Rewrite the text lines of every entry as a JSON list of strings, one string per line, skipping blank lines. Leave the pictures out.

BEGIN Supplied entries

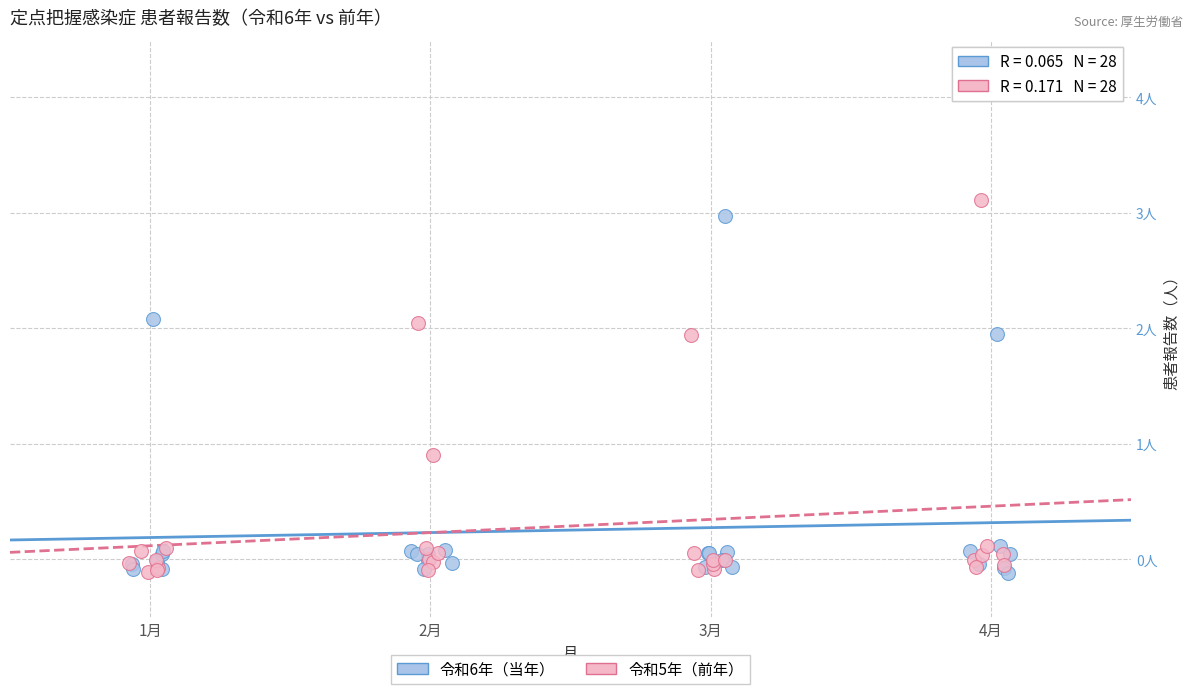

What are all the series names shown in the legend?

令和6年（当年）, 令和5年（前年）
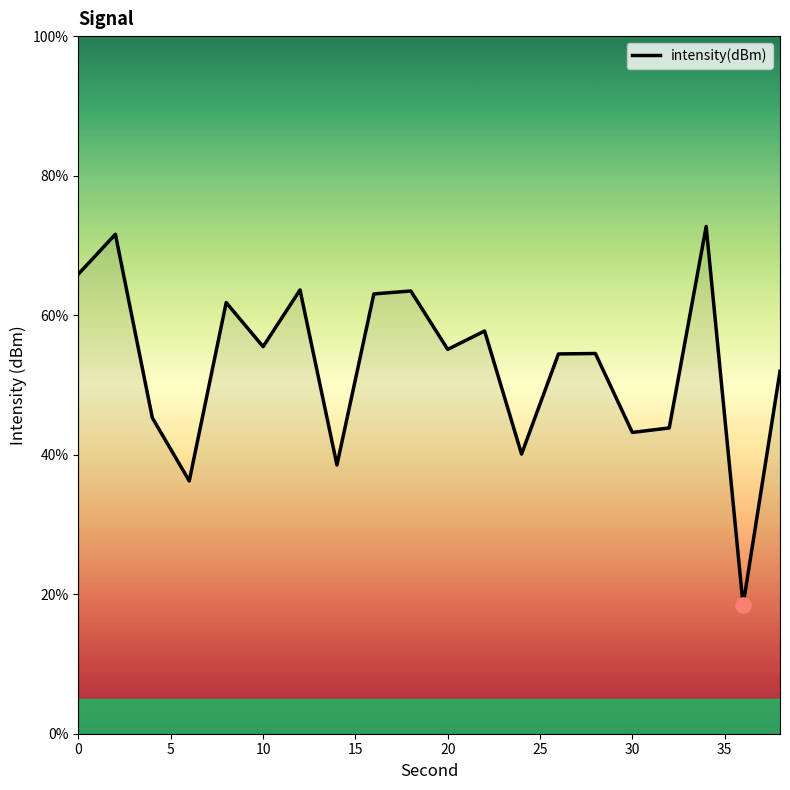

What is the maximum value shown in the chart?

72.7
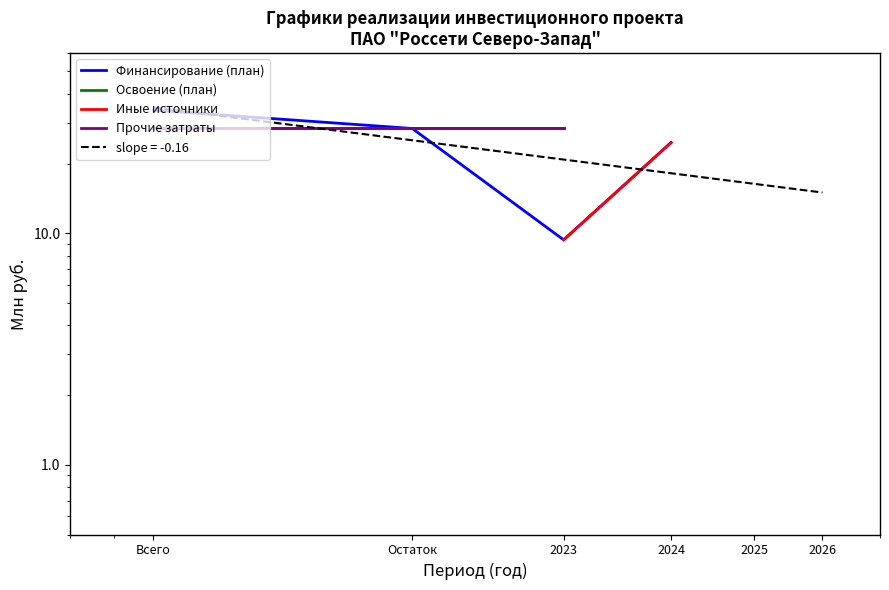

Where is Освоение (план) nearest to the value 28?

Всего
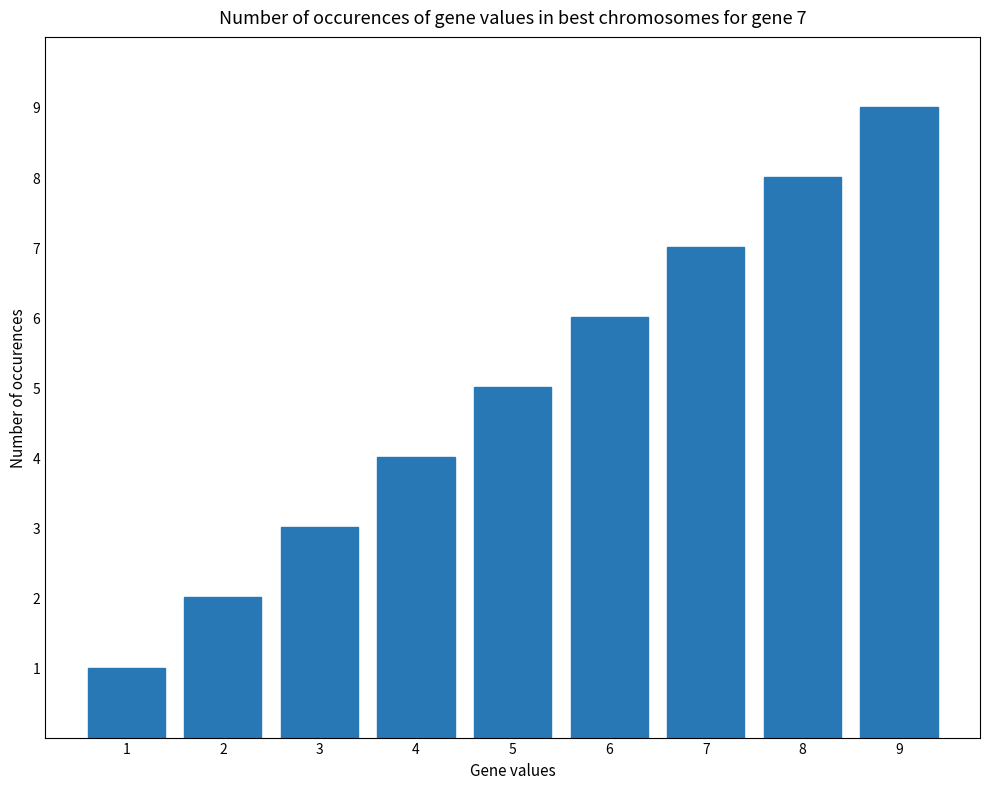

Which category has the highest value across all series?

9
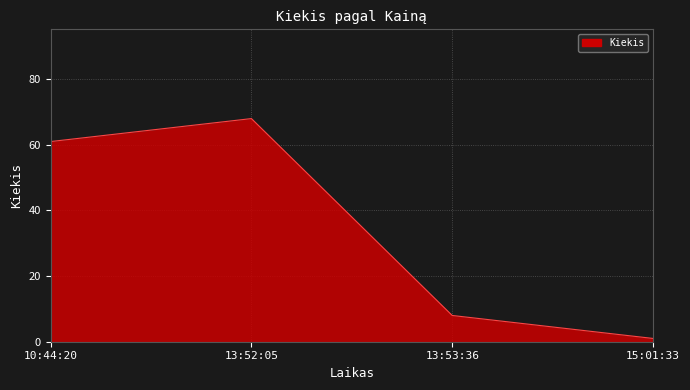

Rank the categories by value from lowest to highest.

15:01:33, 13:53:36, 10:44:20, 13:52:05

END Supplied entries

Result of this exercise:
[
  "What are all the series names shown in the legend?",
  "令和6年（当年）, 令和5年（前年）",
  "What is the maximum value shown in the chart?",
  "72.7",
  "Where is Освоение (план) nearest to the value 28?",
  "Всего",
  "Which category has the highest value across all series?",
  "9",
  "Rank the categories by value from lowest to highest.",
  "15:01:33, 13:53:36, 10:44:20, 13:52:05"
]